- **EXERCICES**
#1 Relevez tous les montants que l'extrait de l'arrêt énumère dans la liste des sommes que la Société ALTER EGO est condamnée à verser à Monsieur X...
#2 Recopiez l'extrait de l'arrêt en partant de « Prononcé publiquement par » et en allant jusqu'à « 450 du nouveau code de procédure civile. ».
#3 D'après l'extrait de l'arrêt, qui a signé la décision en qualité de président ?

- **TEXTE PROPOSÉ**
L'équité commande la condamnation de la Société ALTER EGO à payer à Monsieur X... 1. 800 € en application de l'article 700 du Nouveau Code Procédure Civile.
PAR CES MOTIFS
Statuant publiquement et contradictoirement, après en avoir délibéré conformément à la loi
Infirme le jugement en toutes ses dispositions
Statuant à nouveau
Dit le licenciement de Monsieur X... sans cause réelle et sérieuse.
Condamne la Société ALTER EGO à verser à Monsieur X... :
1. 314,00 euros à titre de salaire su mis à pied
6. 570,00 euros à titre d'indemnité de préavis
788,40 euros à titre de congés payés afférents
35. 430,00 euros à titre d'indemnité conventionnelle de licenciement
39. 420,00 euros à titre de dommages-intérêts
1. 800,00 euros au titre de l'article 700 du Nouveau Code de Procédure Civile.
Condamne la Société ALTER EGO aux dépens de première instance et d'appel.
Prononcé publiquement par mise à disposition de l'arrêt au greffe de la Cour, les parties ayant été préalablement avisées dans les conditions prévues au deuxième alinéa de l'article 450 du nouveau code de procédure civile.
Signé par Monsieur DELPEUCH, président, et par Madame VERDAN greffier, auquel la minute de la décision a été remise par le magistrat signataire.

- **DONNÉES FOURNIES**
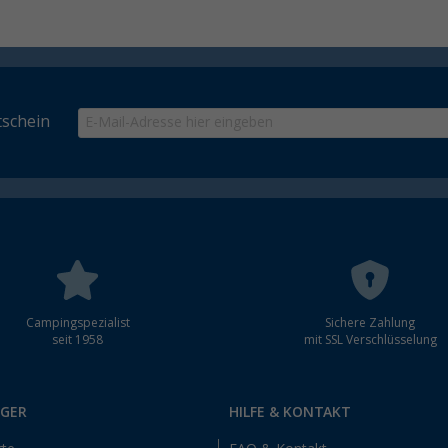
schein
Campingspezialist
Sichere Zahlung
seit 1958
mit SSL Verschlüsselung
RGER
HILFE & KONTAKT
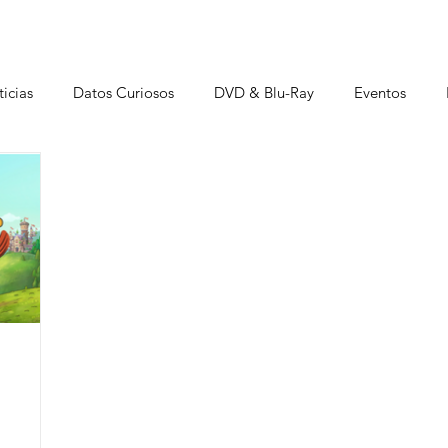
icias
Datos Curiosos
DVD & Blu-Ray
Eventos
istas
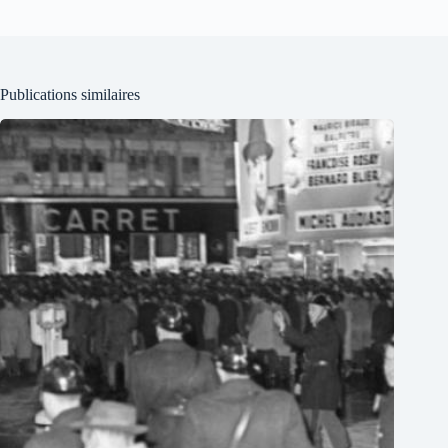
Publications similaires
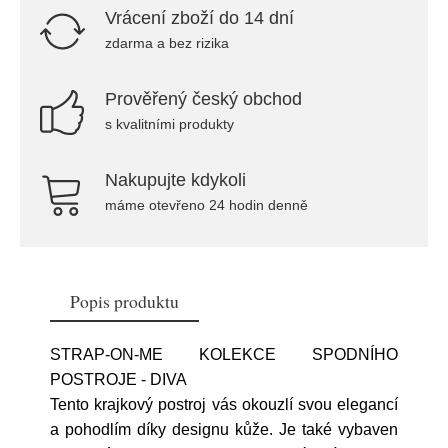
Vrácení zboží do 14 dní
zdarma a bez rizika
Prověřený český obchod
s kvalitními produkty
Nakupujte kdykoli
máme otevřeno 24 hodin denně
Popis produktu
STRAP-ON-ME KOLEKCE SPODNÍHO
POSTROJE - DIVA
Tento krajkový postroj vás okouzlí svou elegancí
a pohodlím díky designu kůže. Je také vybaven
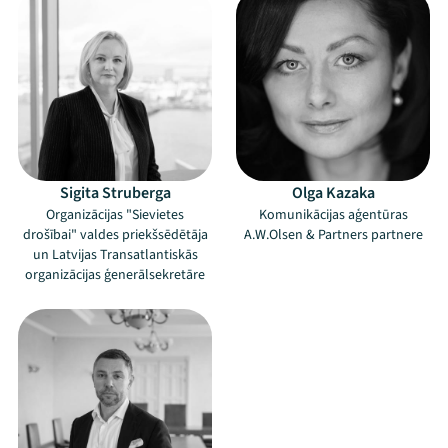
Sigita Struberga
Olga Kazaka
Organizācijas "Sievietes
Komunikācijas aģentūras
drošībai" valdes priekšsēdētāja
A.W.Olsen & Partners partnere
un Latvijas Transatlantiskās
organizācijas ģenerālsekretāre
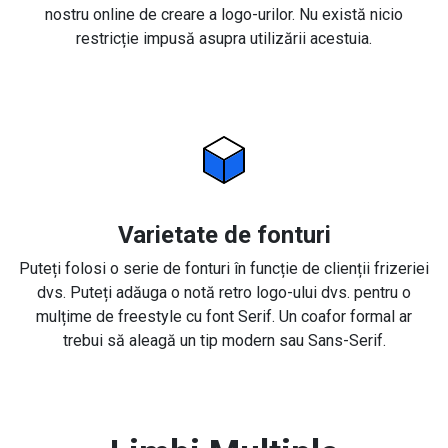
nostru online de creare a logo-urilor. Nu există nicio
restricție impusă asupra utilizării acestuia.
Varietate de fonturi
Puteți folosi o serie de fonturi în funcție de clienții frizeriei
dvs. Puteți adăuga o notă retro logo-ului dvs. pentru o
mulțime de freestyle cu font Serif. Un coafor formal ar
trebui să aleagă un tip modern sau Sans-Serif.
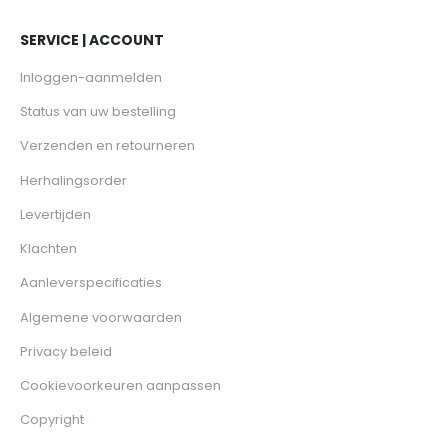
SERVICE | ACCOUNT
Inloggen-aanmelden
Status van uw bestelling
Verzenden en retourneren
Herhalingsorder
Levertijden
Klachten
Aanleverspecificaties
Algemene voorwaarden
Privacy beleid
Cookievoorkeuren aanpassen
Copyright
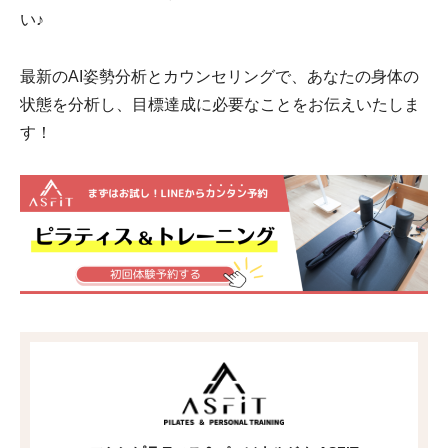
い♪
最新のAI姿勢分析とカウンセリングで、あなたの身体の
状態を分析し、目標達成に必要なことをお伝えいたしま
す！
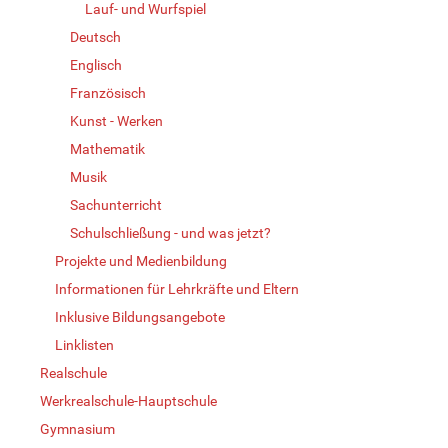
Lauf- und Wurfspiel
Deutsch
Englisch
Französisch
Kunst - Werken
Mathematik
Musik
Sachunterricht
Schulschließung - und was jetzt?
Projekte und Medienbildung
Informationen für Lehrkräfte und Eltern
Inklusive Bildungsangebote
Linklisten
Realschule
Werkrealschule-Hauptschule
Gymnasium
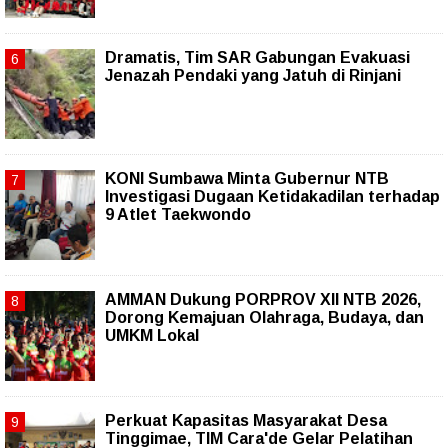
Dramatis, Tim SAR Gabungan Evakuasi
Jenazah Pendaki yang Jatuh di Rinjani
KONI Sumbawa Minta Gubernur NTB
Investigasi Dugaan Ketidakadilan terhadap
9 Atlet Taekwondo
AMMAN Dukung PORPROV XII NTB 2026,
Dorong Kemajuan Olahraga, Budaya, dan
UMKM Lokal
Perkuat Kapasitas Masyarakat Desa
Tinggimae, TIM Cara'de Gelar Pelatihan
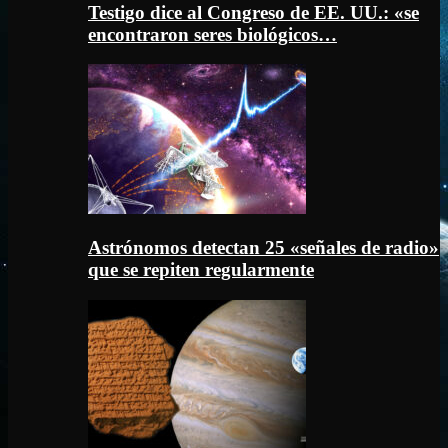
Testigo dice al Congreso de EE. UU.: «se
encontraron seres biológicos…
Astrónomos detectan 25 «señales de radio»
que se repiten regularmente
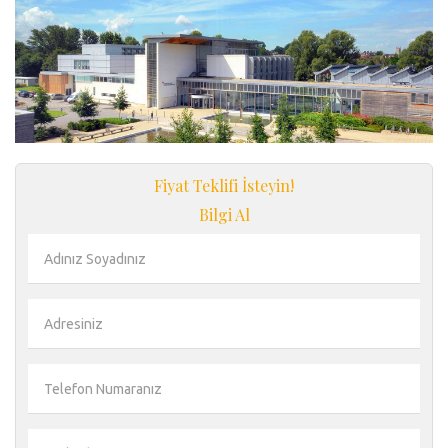
Fiyat Teklifi İsteyin!
Bilgi Al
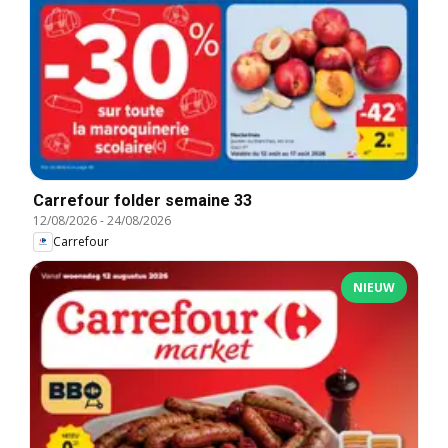
Carrefour folder semaine 33
12/08/2026
-
24/08/2026
Carrefour
NIEUW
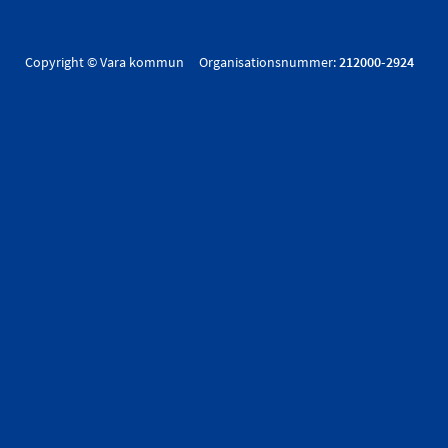
Copyright © Vara kommun Organisationsnummer:
212000-2924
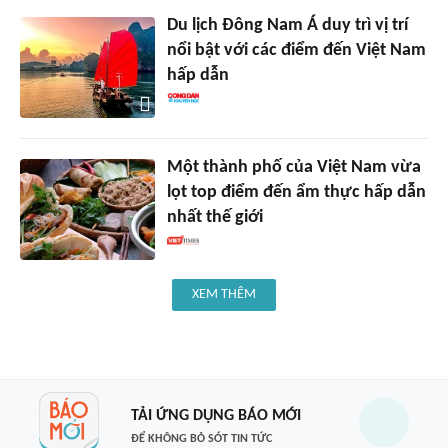
Du lịch Đông Nam Á duy trì vị trí
nổi bật với các điểm đến Việt Nam
hấp dẫn
Một thành phố của Việt Nam vừa
lọt top điểm đến ẩm thực hấp dẫn
nhất thế giới
XEM THÊM
TẢI ỨNG DỤNG BÁO MỚI
ĐỂ KHÔNG BỎ SÓT TIN TỨC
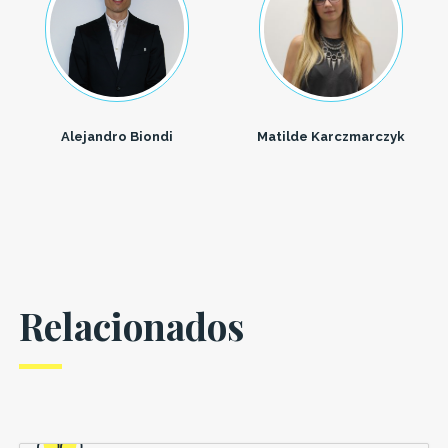
Alejandro Biondi
Matilde Karczmarczyk
Relacionados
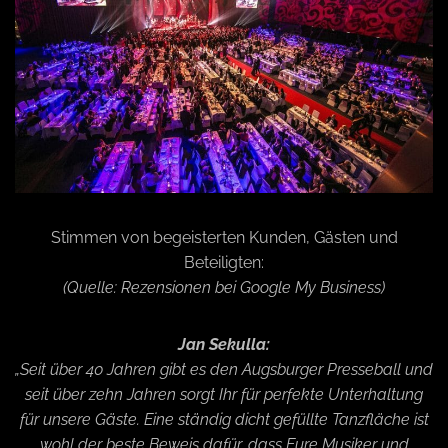
Stimmen von begeisterten Kunden, Gästen und
Beteiligten:
(Quelle: Rezensionen bei Google My Business)
Jan Sekulla:
„Seit über 40 Jahren gibt es den Augsburger Presseball und
seit über zehn Jahren sorgt Ihr für perfekte Unterhaltung
für unsere Gäste. Eine ständig dicht gefüllte Tanzfläche ist
wohl der beste Beweis dafür, dass Eure Musiker und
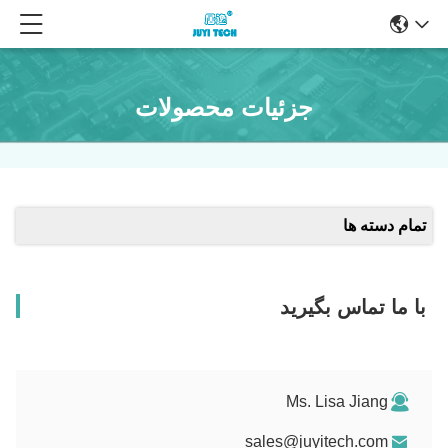
جزئیات محصولات
تمام دسته ها
با ما تماس بگیرید
Ms. Lisa Jiang
sales@juyitech.com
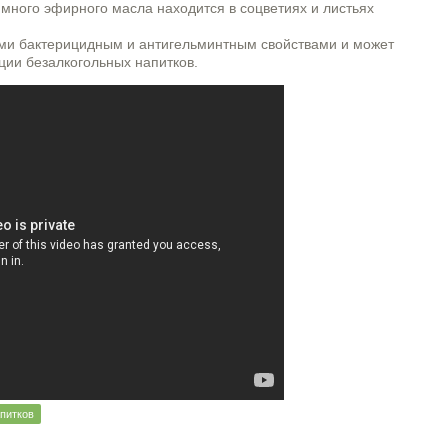
много эфирного масла находится в соцветиях и листьях
и бактерицидным и антигельминтным свойствами и может
ции безалкогольных напитков.
питков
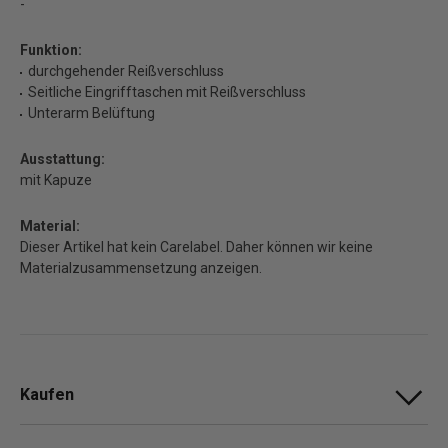
-
Funktion:
durchgehender Reißverschluss
Seitliche Eingrifftaschen mit Reißverschluss
Unterarm Belüftung
Ausstattung:
mit Kapuze
Material:
Dieser Artikel hat kein Carelabel. Daher können wir keine
Materialzusammensetzung anzeigen.
Kaufen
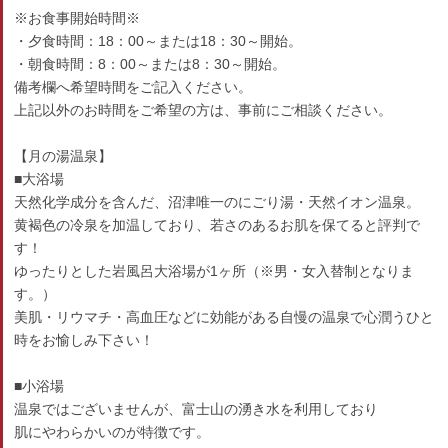
※お食事開始時間※
・夕食時間：18：00～または18：30～開始。
・朝食時間：8：00～または8：30～開始。
備考欄へ希望時間をご記入ください。
上記以外のお時間をご希望の方は、事前にご相談ください。
【月の湯温泉】
■大浴場
天然化学成分を含んだ、沼津唯一のにごり湯・天然イオン温泉。
黄褐色の冷泉を加温しており、若さのあるお肌を保てると評判で
す！
ゆったりとした岩風呂大浴場が1ヶ所（※男・女入替制となりま
す。）
美肌・リウマチ・高血圧などに効能がある自慢の温泉で心潤うひと
時をお愉しみ下さい！
■小浴場
温泉ではございませんが、富士山の湧き水を利用しており
肌にやわらかいのが特徴です。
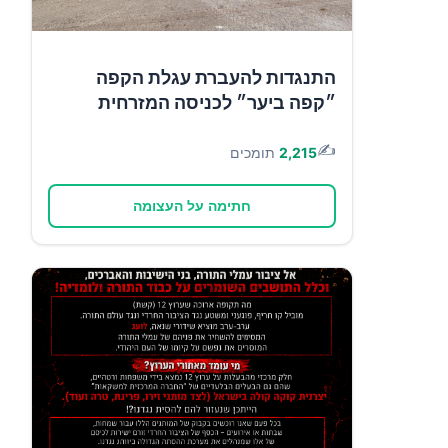
התנגדות להעברת עגלת הקפה
״קפה ביער״ לכניסה המזרחית
✍️
2,215
תומכים
חתימה על העצומה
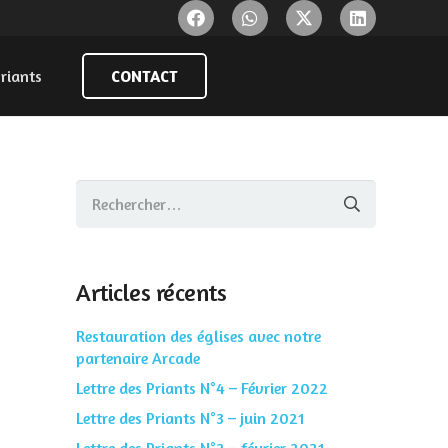
riants
CONTACT
Rechercher :
Articles récents
Restauration des églises avec notre
partenaire Arcade
Lettre des Priants N°4 – Février 2022
Lettre des Priants N°3 – juin 2021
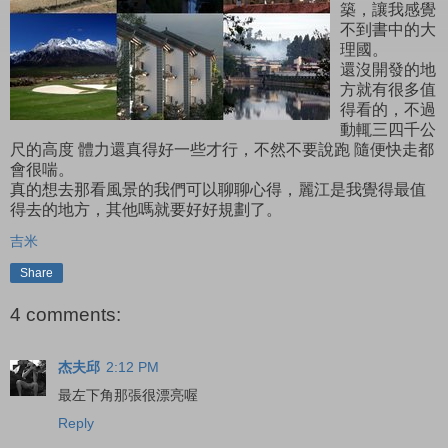
築，讓我感覺
不到書中的大
理國。
還沒開發的地
方就有很多值
得看的，不過
動輒三四千公
尺的高度 體力還真得好一些才行，不然不要說跑 隨便快走都
會很喘。
真的想去那看風景的我們可以聊聊心得，麗江是我覺得最值
得去的地方，其他嗎就要好好規劃了。
吉米
Share
4 comments:
杰夫邱
2:12 PM
最左下角那張很漂亮喔
Reply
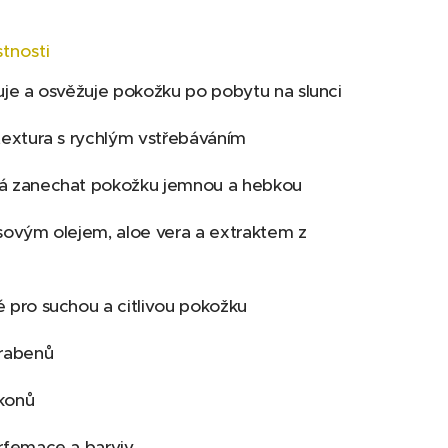
stnosti
je a osvěžuje pokožku po pobytu na slunci
extura s rychlým vstřebáváním
 zanechat pokožku jemnou a hebkou
ovým olejem, aloe vera a extraktem z
pro suchou a citlivou pokožku
rabenů
ikonů
femace a barviv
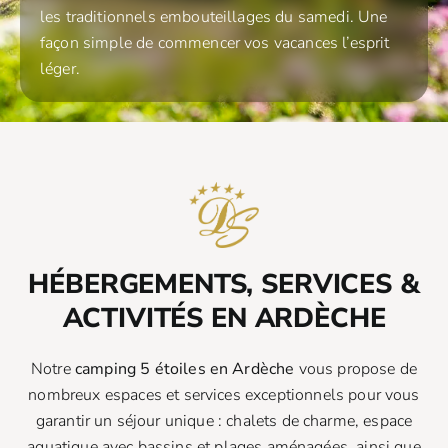
les traditionnels embouteillages du samedi. Une
façon simple de commencer vos vacances l’esprit
léger.
HÉBERGEMENTS, SERVICES &
ACTIVITÉS EN ARDÈCHE
Notre
camping 5 étoiles en Ardèche
vous propose de
nombreux espaces et services exceptionnels pour vous
garantir un séjour unique : chalets de charme, espace
aquatique avec bassins et plages aménagées, ainsi que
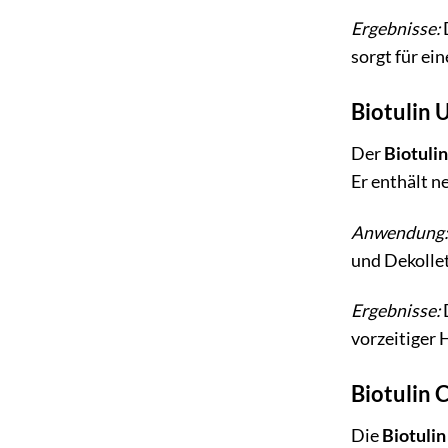
Ergebnisse:
sorgt für ei
Biotulin 
Der
Biotuli
Er enthält 
Anwendung:
und Dekolle
Ergebnisse:
vorzeitiger 
Biotulin 
Die
Biotulin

- **CORRIGÉ DES EXERCICES**
#1
- 1. 314,00 euros
- 6. 570,00 euros
- 788,40 euros
- 35. 430,00 euros
- 39. 420,00 euros
- 1. 800,00 euros

#2
Prononcé publiquement par mise à disposition de l'arrêt au greffe de la Cour, les parties ayant été préalablement avisées dans les conditions prévues au deuxième alinéa de l'article 450 du nouveau code de procédure civile.

#3 Monsieur DELPEUCH.